◆ **Directions**
This exercise calls for every line of the data below with the string "units" in it.

Entries taken from a collection:

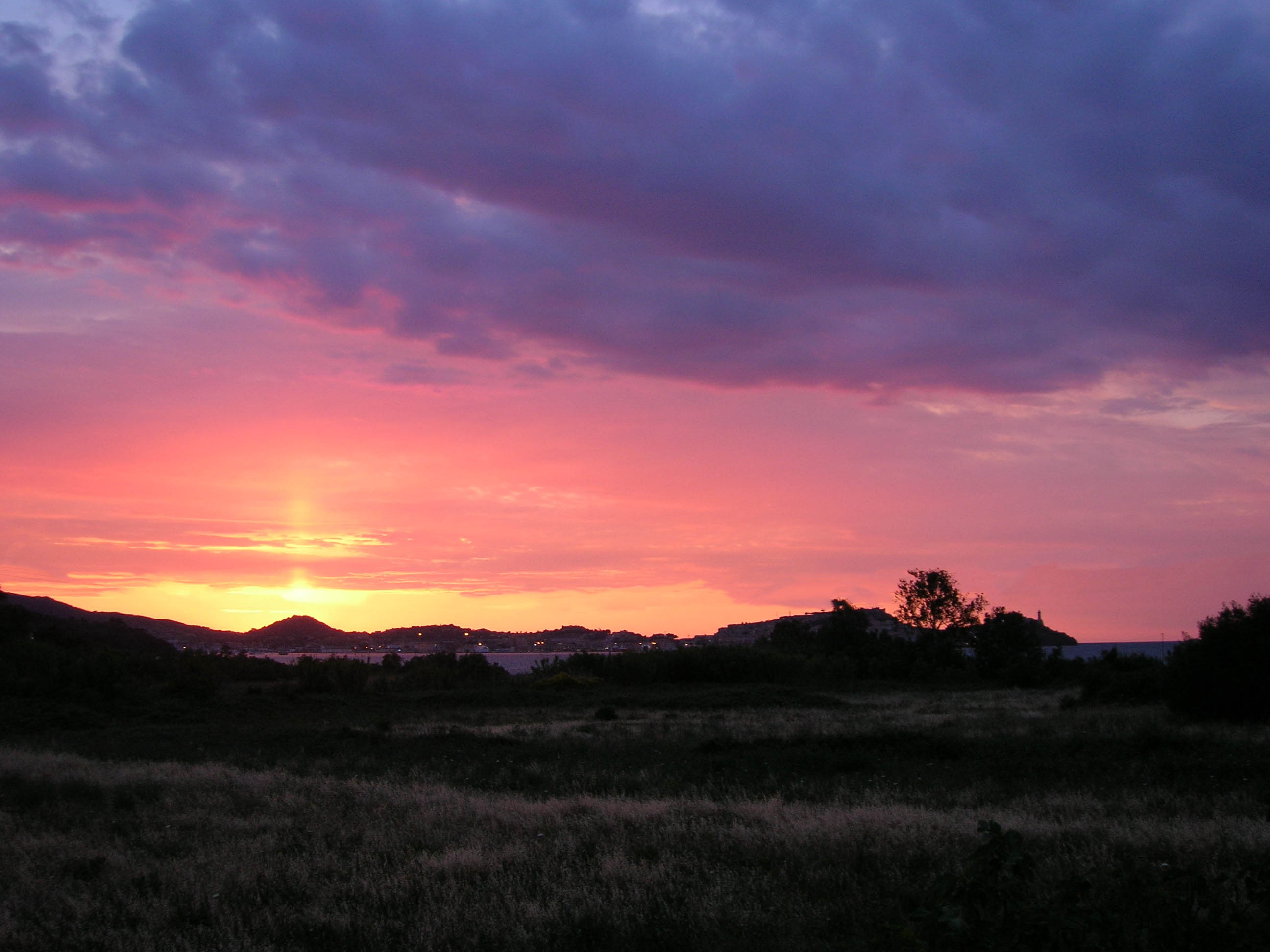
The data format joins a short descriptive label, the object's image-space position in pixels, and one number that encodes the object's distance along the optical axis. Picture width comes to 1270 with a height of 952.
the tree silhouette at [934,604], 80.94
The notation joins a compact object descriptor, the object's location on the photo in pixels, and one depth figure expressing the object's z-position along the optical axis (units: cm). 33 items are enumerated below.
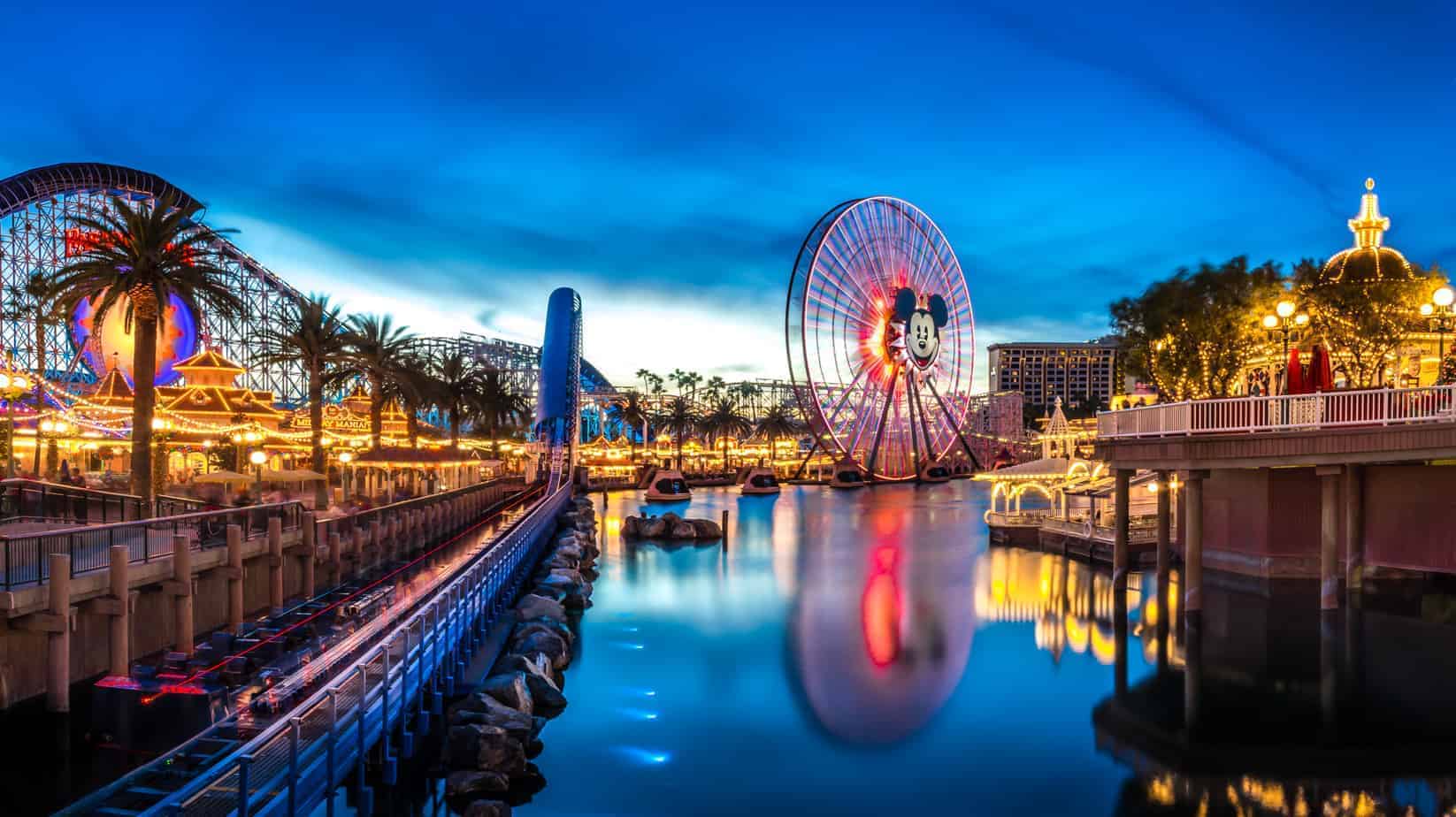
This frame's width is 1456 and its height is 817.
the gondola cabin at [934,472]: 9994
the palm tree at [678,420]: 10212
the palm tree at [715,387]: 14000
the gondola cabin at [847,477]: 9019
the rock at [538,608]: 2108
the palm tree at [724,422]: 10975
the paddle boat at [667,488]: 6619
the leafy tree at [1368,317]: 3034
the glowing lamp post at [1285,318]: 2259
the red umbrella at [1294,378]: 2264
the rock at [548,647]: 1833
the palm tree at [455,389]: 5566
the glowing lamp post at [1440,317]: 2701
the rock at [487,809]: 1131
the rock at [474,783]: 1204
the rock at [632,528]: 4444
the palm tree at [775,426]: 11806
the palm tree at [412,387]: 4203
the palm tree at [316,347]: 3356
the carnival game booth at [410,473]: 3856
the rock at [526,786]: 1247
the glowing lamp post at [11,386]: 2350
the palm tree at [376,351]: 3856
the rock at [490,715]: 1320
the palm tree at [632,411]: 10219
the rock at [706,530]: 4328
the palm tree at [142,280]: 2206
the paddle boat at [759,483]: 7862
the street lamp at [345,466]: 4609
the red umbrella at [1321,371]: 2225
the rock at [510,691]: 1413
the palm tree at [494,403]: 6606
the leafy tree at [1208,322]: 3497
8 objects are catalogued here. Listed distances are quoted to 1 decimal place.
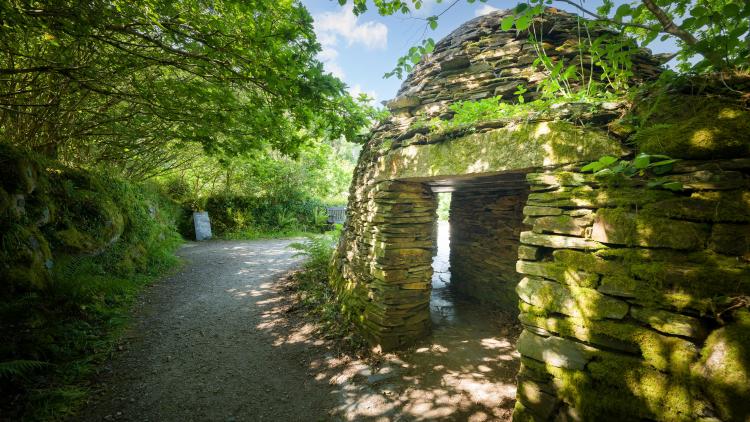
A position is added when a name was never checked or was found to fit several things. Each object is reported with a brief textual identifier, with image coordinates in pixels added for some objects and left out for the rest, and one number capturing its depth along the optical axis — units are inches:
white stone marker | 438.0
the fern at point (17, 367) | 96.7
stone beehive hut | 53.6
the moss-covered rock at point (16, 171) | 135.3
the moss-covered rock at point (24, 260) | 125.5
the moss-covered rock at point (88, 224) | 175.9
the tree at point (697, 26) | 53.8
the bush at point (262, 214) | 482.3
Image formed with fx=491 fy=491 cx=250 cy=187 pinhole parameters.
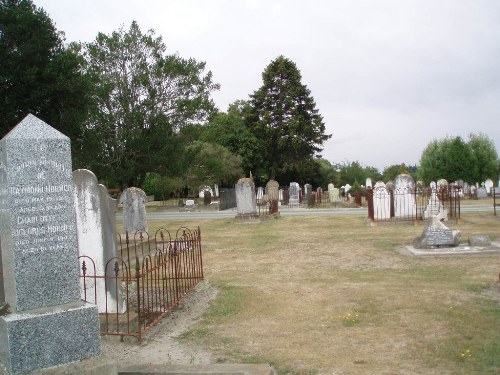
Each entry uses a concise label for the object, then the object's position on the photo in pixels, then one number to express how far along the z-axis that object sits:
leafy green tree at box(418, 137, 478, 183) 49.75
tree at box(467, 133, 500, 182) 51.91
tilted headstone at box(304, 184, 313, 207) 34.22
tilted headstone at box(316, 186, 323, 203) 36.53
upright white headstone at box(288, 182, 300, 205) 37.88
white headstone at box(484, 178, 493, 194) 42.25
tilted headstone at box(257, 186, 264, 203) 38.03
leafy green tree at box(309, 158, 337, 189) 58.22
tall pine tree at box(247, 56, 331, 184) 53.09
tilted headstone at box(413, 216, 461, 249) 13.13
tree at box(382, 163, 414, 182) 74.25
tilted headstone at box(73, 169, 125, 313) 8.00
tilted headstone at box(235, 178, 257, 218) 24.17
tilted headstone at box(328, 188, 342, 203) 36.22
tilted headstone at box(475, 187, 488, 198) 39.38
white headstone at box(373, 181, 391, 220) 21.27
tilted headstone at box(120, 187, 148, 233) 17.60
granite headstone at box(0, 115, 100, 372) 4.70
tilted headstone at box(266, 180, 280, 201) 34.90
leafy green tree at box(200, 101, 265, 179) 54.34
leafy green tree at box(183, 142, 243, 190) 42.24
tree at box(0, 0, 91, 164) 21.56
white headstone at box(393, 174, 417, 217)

◆ **Your solution**
The notation joins a compact object descriptor, the object's location on the photo in pixels, and one depth figure expressing the object's z-position along the optical axis (units: cm). 33 items are enumerated below.
A position is added when a name was never checked or was found to fit several things. Each object is reported with a brief textual identifier, with image coordinates in pixels added for some objects and left out for the rest, and one number capturing its depth along the optical axis — units are inches:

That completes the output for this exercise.